[RPG] Murder thestery and high fantasy magic – how to make it work?


I am intending to have a murder mystery for my next game, set in a high fantasy setting in 13th Age. The setting we are playing in is very close to Eberron in tone, where magic is prevalent and powers industry and economy.

The problem I am having now is coming up with a plausible murder mystery scenario in a setting where you have disguise self (hence any alibi cannot be trusted), illusions/domination (hence witnesses are not reliable), closed environment not really being closed (dimension door, teleport, pass wall etc.) and monster summons (hence not needing a murder weapon).

While 13th Age doesn't have many of those spells available, it is possible that NPCs have it, as implied by the setting. It's the sense of "magic can do anything hence there is an infinity number of ways the murderer could have killed the victim!"

How can I

  1. design a mystery that can be done via magical means, but any classes, not only casters, can solve it?

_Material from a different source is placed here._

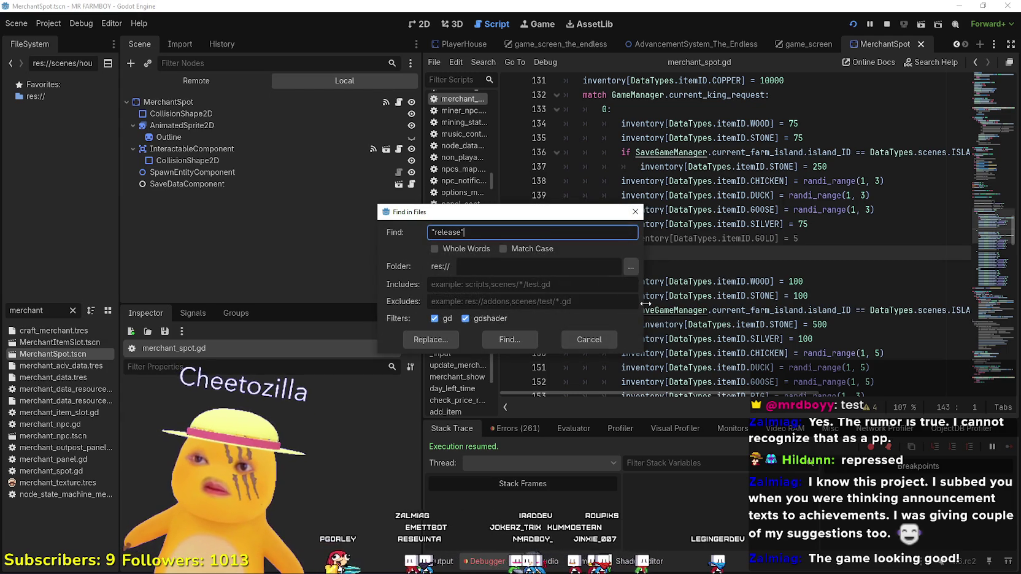
{"action": "key", "text": "Return"}
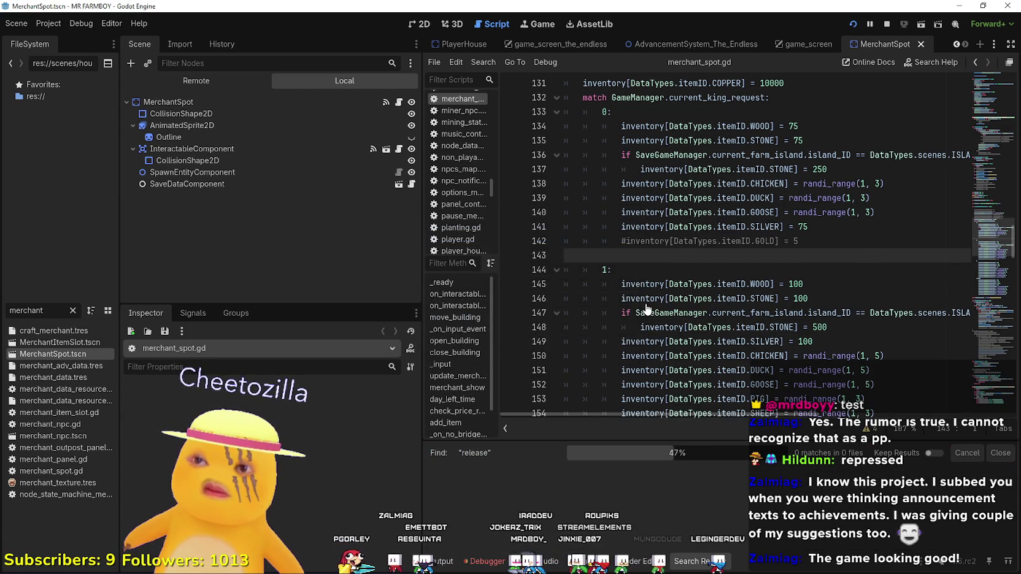
{"action": "left_click", "coordinate": [621, 356]}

  2. design a mystery such that the players can rule out magical means without requiring an encyclopaedic knowledge of magic ("Pass wall couldn't be used here because it is the wall is lined with lead" kind of thing). I could have magical defenses, but I don't want too much contrivance ("Oh, it's the THIRD murder scene where it is warded against magic. How convenient!")

  3. explain why there still could be clues lying around despite it that there is magic (say, what sort of clue should a dimension door or magical portal leaves behind?)

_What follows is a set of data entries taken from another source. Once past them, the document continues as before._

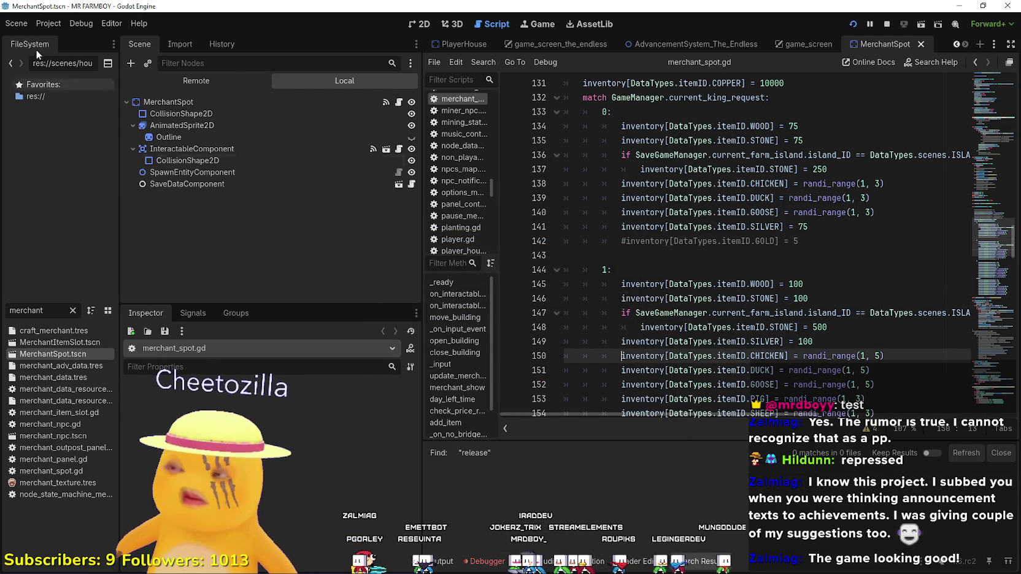
Reopen the Project Settings Input Map and verify release_tool is bound to Right Mouse Button
{"action": "left_click", "coordinate": [54, 27]}
{"action": "left_click", "coordinate": [62, 43]}
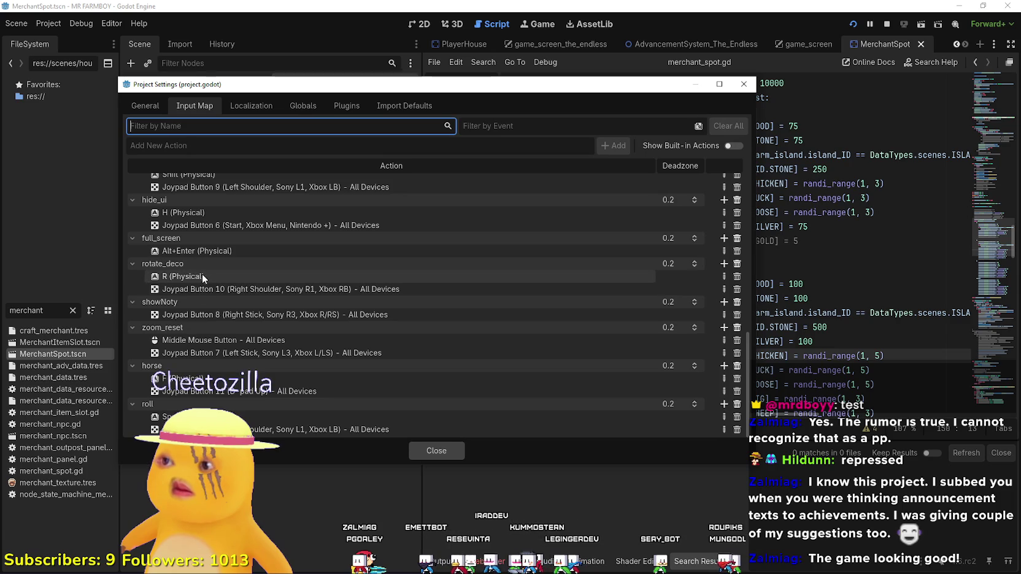
{"action": "scroll", "coordinate": [225, 317], "scroll_direction": "up", "scroll_amount": 3}
{"action": "scroll", "coordinate": [225, 316], "scroll_direction": "up", "scroll_amount": 10}
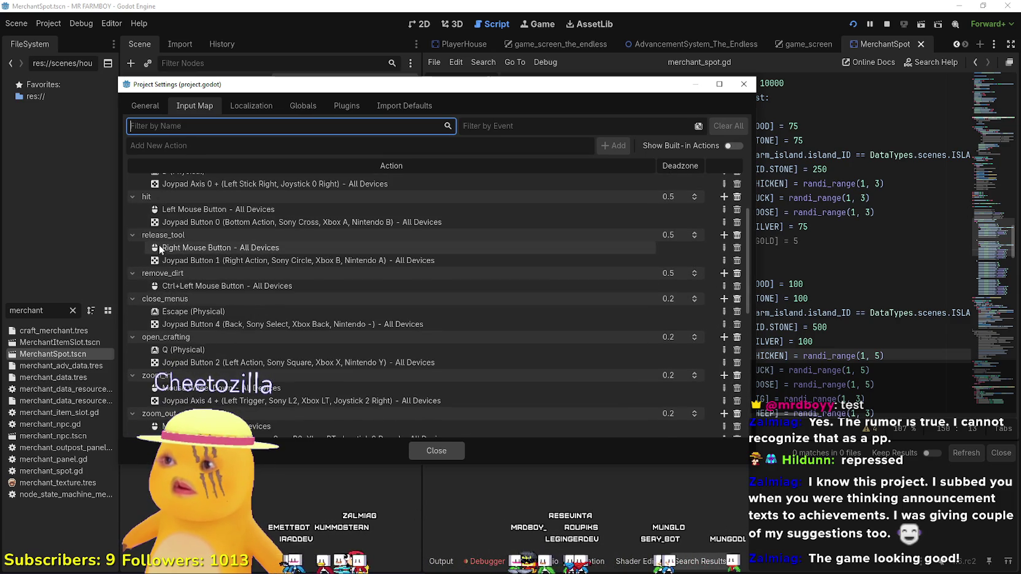
{"action": "scroll", "coordinate": [249, 279], "scroll_direction": "up", "scroll_amount": 3}
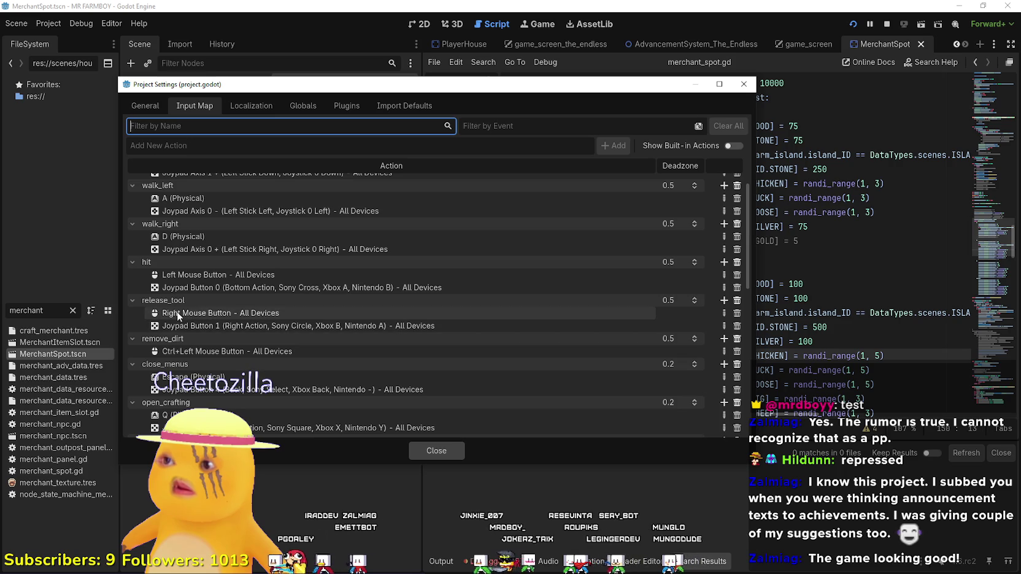
Close Project Settings and search all project files for release_tool
{"action": "left_click", "coordinate": [424, 455]}
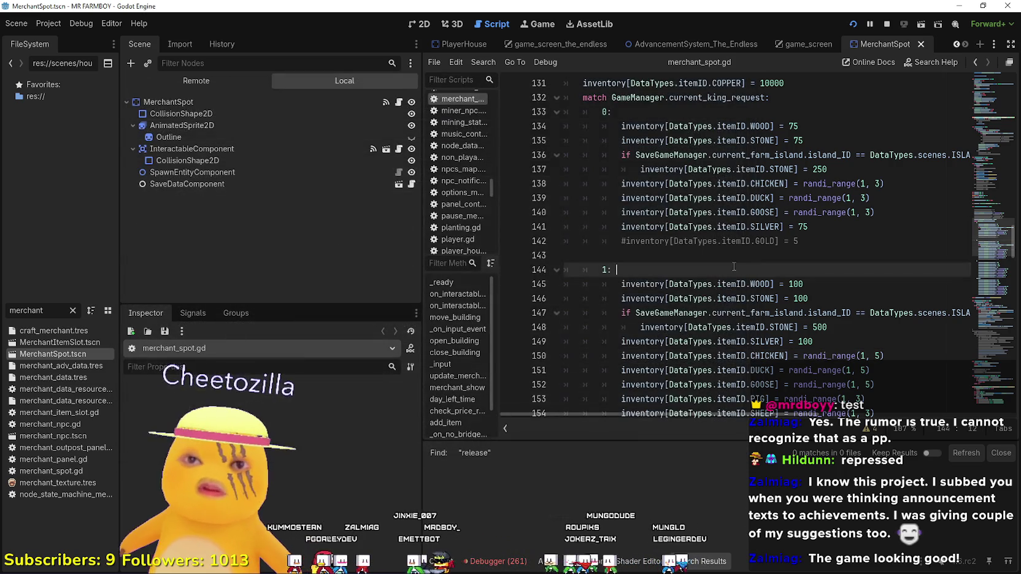
{"action": "key", "text": "ctrl+shift+f"}
{"action": "type", "text": "release_to"}
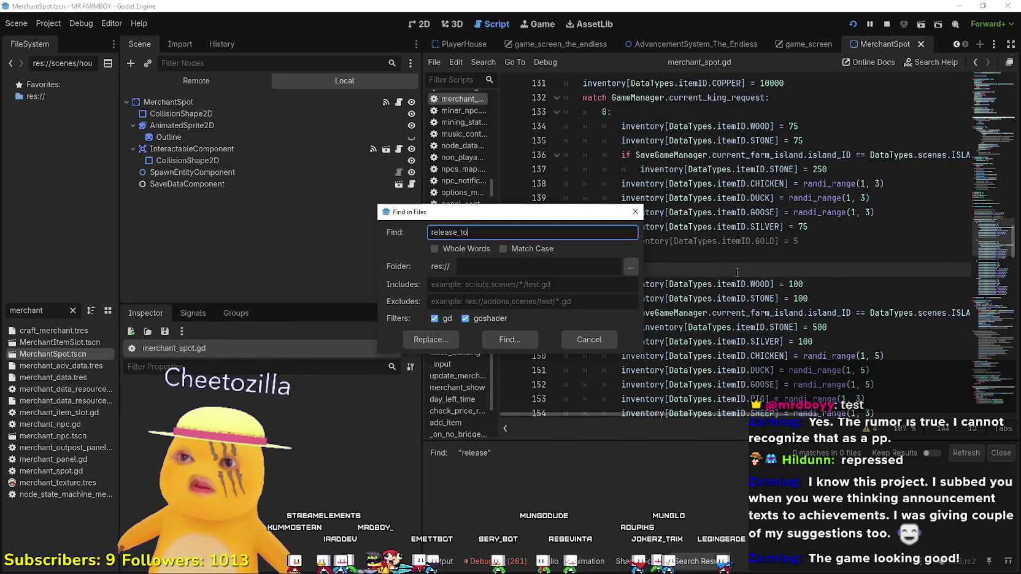
{"action": "type", "text": "l"}
{"action": "key", "text": "Return"}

  4. show the players that the murderer is using mundane means so that they won't suspect a caster did it -and- why the murderer could use mundane means when they have magic at his/her disposal.

Best Answer

A few thoughts: unless your player characters are supposed to be on par with Sherlock Holmes, solving crimes based on nothing more than clues available at the scene, there should be quite a bit of legwork and talking involved in an investigation. It sounds like you're looking for a closed room murder ("all the windows and doors were locked from the inside!"), but if you set the murder on the night of a big party at the same location, you have instant access to a slew of potential suspects and witnesses. Even if the murderer wasn't attending the party that night (which might be a clue in and of itself: "why wasn't Lord Crawford at the party last night?"), you could easily place someone who knows something in the crowd.

Second, just because a murderer has access to magic doesn't mean the actual murder itself was magical in nature. Even a powerful wizard might turn to a dagger or nearby heavy blunt object in a fit of rage. A dagger in the back is clearly (though perhaps misleadingly, if it was placed there postmortem) mundane. As far as clues, the wizard may have escaped via dimension door, but perhaps footprints (ink from an inkwell knocked over in a struggle, or blood) leading away from the corpse suddenly vanish in the middle of the room, or a magical fetish or used spell components or what have you lie discarded on the floor. A murder, even a premeditated one, can be very unsettling to the murderer, who may not have the presence of mind to be very careful.

Lastly, you could provide the characters with a foil (an assistant or out-of-their-league detective, depending on why the characters are in charge of the investigation) whose purpose is to ask leading questions that you can use provide clues if they are struggling ("the murderer came in this window, right? Then why does it look like it was forced open from this side?").